NEWSFLASH: SIFMA/LIBOR Shows Tax Rates Trend to 0%!

Posted by Peter Orr on Dec 08, 2010

As people soak in the joy (or tragedy depending on your perspective) of the latest apparent tax deal extending current marginal tax rates for a few more years, thought we'd check in and see what the money markets have to say about future tax rates. Many people may not know that swap markets provide a way to assess the almighty market's view of future marginal tax rates. Indeed they do and currently show a near zero value to future tax-exemption.  

The vanilla SIFMA swap curve indicates what fixed rate a counterparty is willing to receive over a certain term in exchange for the SIFMA municipal swap index. It starts getting more interesting when you look at the SIFMA/LIBOR basis swap, which is the commitment to exchange SIFMA rates for 3M LIBOR on a quarterly basis for a specified term. You can calculate this by dividing vanilla fixed SIFMA swap rates by vanilla LIBOR swap rates. This currently ranges from about 90% at one year out to 88.5% at the thirty year point.

If we look at this ratio on a forward basis (3M forwards out thirty
years), we see that 3M forwards for SIFMA and LIBOR converge and almost sit on top of each other at the long end of the curve. See right vertical axis and red line in chart for forward SIFMA/LIBOR. But if SIFMA is effectively the tax-exempt equivalent of LIBOR, one minus this ratio provides us with the future implied marginal tax rate (left vertical axis green line). As you can see, implied forward tax rates steadily drop towards zero based upon current 3M SIFMA and LIBOR forward rates.

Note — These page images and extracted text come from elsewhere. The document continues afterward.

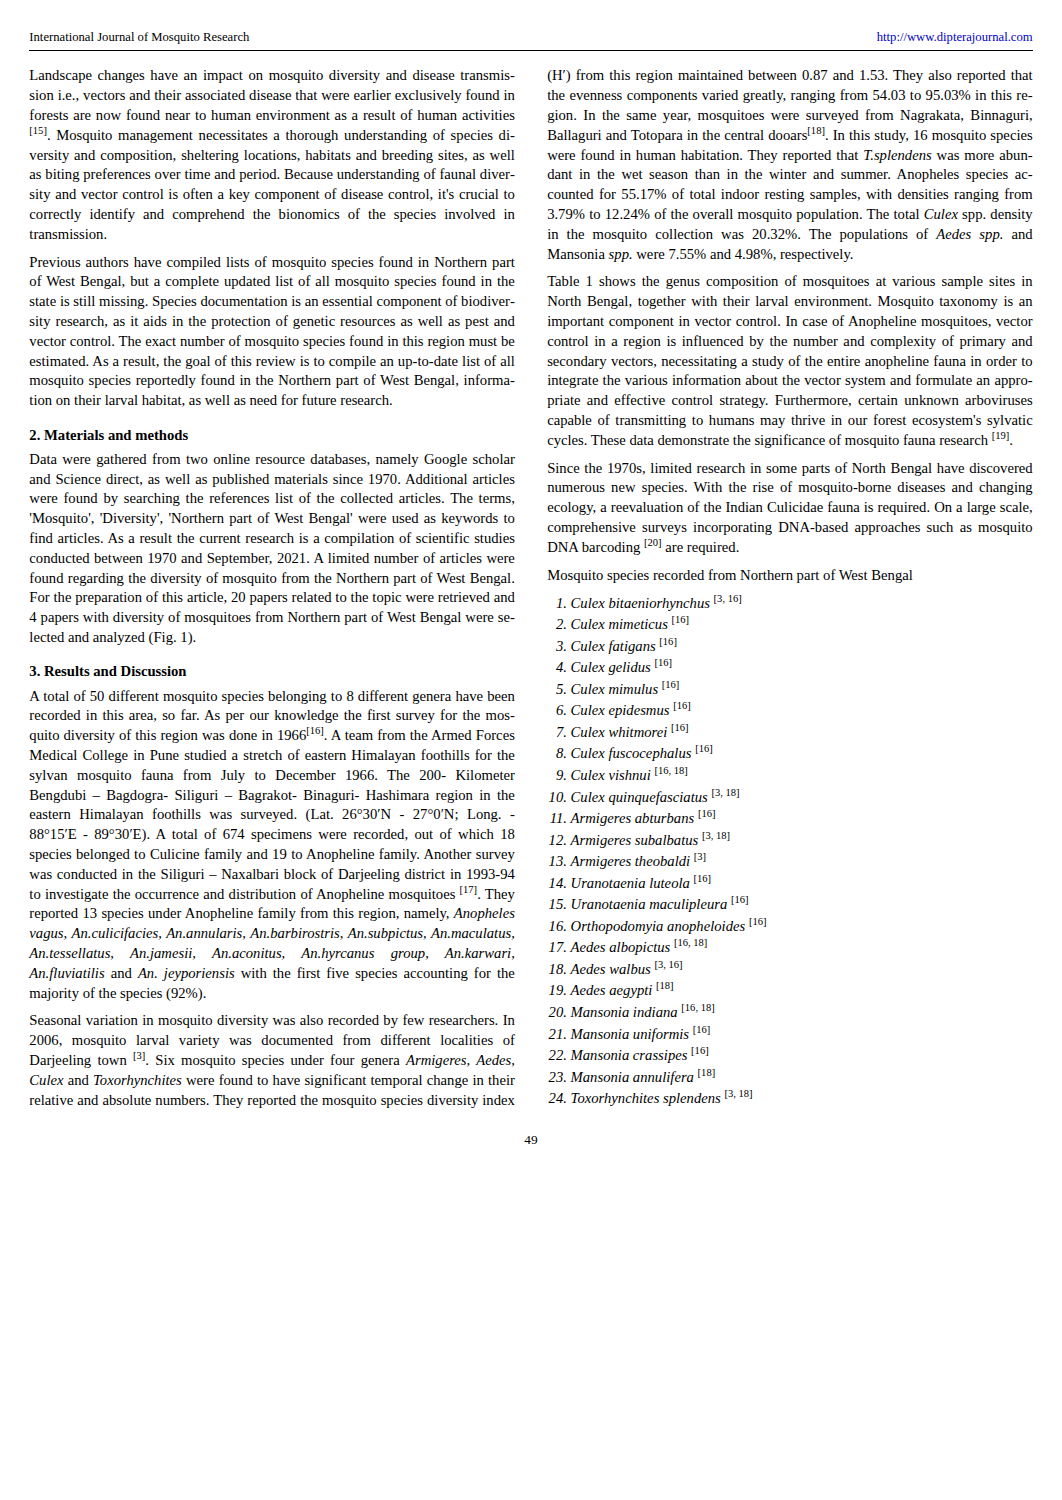International Journal of Mosquito Research http://www.dipterajournal.com
Landscape changes have an impact on mosquito diversity and disease transmission i.e., vectors and their associated disease that were earlier exclusively found in forests are now found near to human environment as a result of human activities [15]. Mosquito management necessitates a thorough understanding of species diversity and composition, sheltering locations, habitats and breeding sites, as well as biting preferences over time and period. Because understanding of faunal diversity and vector control is often a key component of disease control, it's crucial to correctly identify and comprehend the bionomics of the species involved in transmission.
Previous authors have compiled lists of mosquito species found in Northern part of West Bengal, but a complete updated list of all mosquito species found in the state is still missing. Species documentation is an essential component of biodiversity research, as it aids in the protection of genetic resources as well as pest and vector control. The exact number of mosquito species found in this region must be estimated. As a result, the goal of this review is to compile an up-to-date list of all mosquito species reportedly found in the Northern part of West Bengal, information on their larval habitat, as well as need for future research.
2. Materials and methods
Data were gathered from two online resource databases, namely Google scholar and Science direct, as well as published materials since 1970. Additional articles were found by searching the references list of the collected articles. The terms, 'Mosquito', 'Diversity', 'Northern part of West Bengal' were used as keywords to find articles. As a result the current research is a compilation of scientific studies conducted between 1970 and September, 2021. A limited number of articles were found regarding the diversity of mosquito from the Northern part of West Bengal. For the preparation of this article, 20 papers related to the topic were retrieved and 4 papers with diversity of mosquitoes from Northern part of West Bengal were selected and analyzed (Fig. 1).
3. Results and Discussion
A total of 50 different mosquito species belonging to 8 different genera have been recorded in this area, so far. As per our knowledge the first survey for the mosquito diversity of this region was done in 1966[16]. A team from the Armed Forces Medical College in Pune studied a stretch of eastern Himalayan foothills for the sylvan mosquito fauna from July to December 1966. The 200- Kilometer Bengdubi – Bagdogra- Siliguri – Bagrakot- Binaguri- Hashimara region in the eastern Himalayan foothills was surveyed. (Lat. 26°30′N - 27°0′N; Long. - 88°15′E - 89°30′E). A total of 674 specimens were recorded, out of which 18 species belonged to Culicine family and 19 to Anopheline family. Another survey was conducted in the Siliguri – Naxalbari block of Darjeeling district in 1993-94 to investigate the occurrence and distribution of Anopheline mosquitoes [17]. They reported 13 species under Anopheline family from this region, namely, Anopheles vagus, An.culicifacies, An.annularis, An.barbirostris, An.subpictus, An.maculatus, An.tessellatus, An.jamesii, An.aconitus, An.hyrcanus group, An.karwari, An.fluviatilis and An. jeyporiensis with the first five species accounting for the majority of the species (92%).
Seasonal variation in mosquito diversity was also recorded by few researchers. In 2006, mosquito larval variety was documented from different localities of Darjeeling town [3]. Six mosquito species under four genera Armigeres, Aedes, Culex and Toxorhynchites were found to have significant temporal change in their relative and absolute numbers. They reported the mosquito species diversity index (H′) from this region maintained between 0.87 and 1.53. They also reported that the evenness components varied greatly, ranging from 54.03 to 95.03% in this region. In the same year, mosquitoes were surveyed from Nagrakata, Binnaguri, Ballaguri and Totopara in the central dooars[18]. In this study, 16 mosquito species were found in human habitation. They reported that T.splendens was more abundant in the wet season than in the winter and summer. Anopheles species accounted for 55.17% of total indoor resting samples, with densities ranging from 3.79% to 12.24% of the overall mosquito population. The total Culex spp. density in the mosquito collection was 20.32%. The populations of Aedes spp. and Mansonia spp. were 7.55% and 4.98%, respectively.
Table 1 shows the genus composition of mosquitoes at various sample sites in North Bengal, together with their larval environment. Mosquito taxonomy is an important component in vector control. In case of Anopheline mosquitoes, vector control in a region is influenced by the number and complexity of primary and secondary vectors, necessitating a study of the entire anopheline fauna in order to integrate the various information about the vector system and formulate an appropriate and effective control strategy. Furthermore, certain unknown arboviruses capable of transmitting to humans may thrive in our forest ecosystem's sylvatic cycles. These data demonstrate the significance of mosquito fauna research [19].
Since the 1970s, limited research in some parts of North Bengal have discovered numerous new species. With the rise of mosquito-borne diseases and changing ecology, a reevaluation of the Indian Culicidae fauna is required. On a large scale, comprehensive surveys incorporating DNA-based approaches such as mosquito DNA barcoding [20] are required.
Mosquito species recorded from Northern part of West Bengal
Culex bitaeniorhynchus [3, 16]
Culex mimeticus [16]
Culex fatigans [16]
Culex gelidus [16]
Culex mimulus [16]
Culex epidesmus [16]
Culex whitmorei [16]
Culex fuscocephalus [16]
Culex vishnui [16, 18]
Culex quinquefasciatus [3, 18]
Armigeres abturbans [16]
Armigeres subalbatus [3, 18]
Armigeres theobaldi [3]
Uranotaenia luteola [16]
Uranotaenia maculipleura [16]
Orthopodomyia anopheloides [16]
Aedes albopictus [16, 18]
Aedes walbus [3, 16]
Aedes aegypti [18]
Mansonia indiana [16, 18]
Mansonia uniformis [16]
Mansonia crassipes [16]
Mansonia annulifera [18]
Toxorhynchites splendens [3, 18]
49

Implied SIFMA/LIB and Tax Rates

Why is this? Well there's an awful lot going on in the news these days that could be impacting this. Is the swap market pricing in the risk that the interest exemption on municipal bonds is repealed, thus eliminating the expected tax advantage for the SIFMA index? Or is it the likelihood that marginal tax rates simply decrease, along the lines of the deficit commission's recent report (pg 29)? Or is it that there's a lot of muni cash supply in the pipeline, BABs may not be renewed, investors are withdrawing cash from muni funds, the press is beating up state and local finances every other day comparing them to sub-prime, and this is just a mirrored reflection of the cash (bond) market showing up in the SIFMA swap market.  Maybe it's a combination. Academics may debate the "pure expectations" rate hypothesis implicit in this whole discussion; though even critics should agree that given we're dealing with one forward rate divided by another, some bias should come out in the proverbial wash.  

Of course it's impossible to say, but relative to assuming pure interest and liquidity risks in this environment which some are doing by renewing VRDB facilities, it's an interesting relationship to consider. What do you think?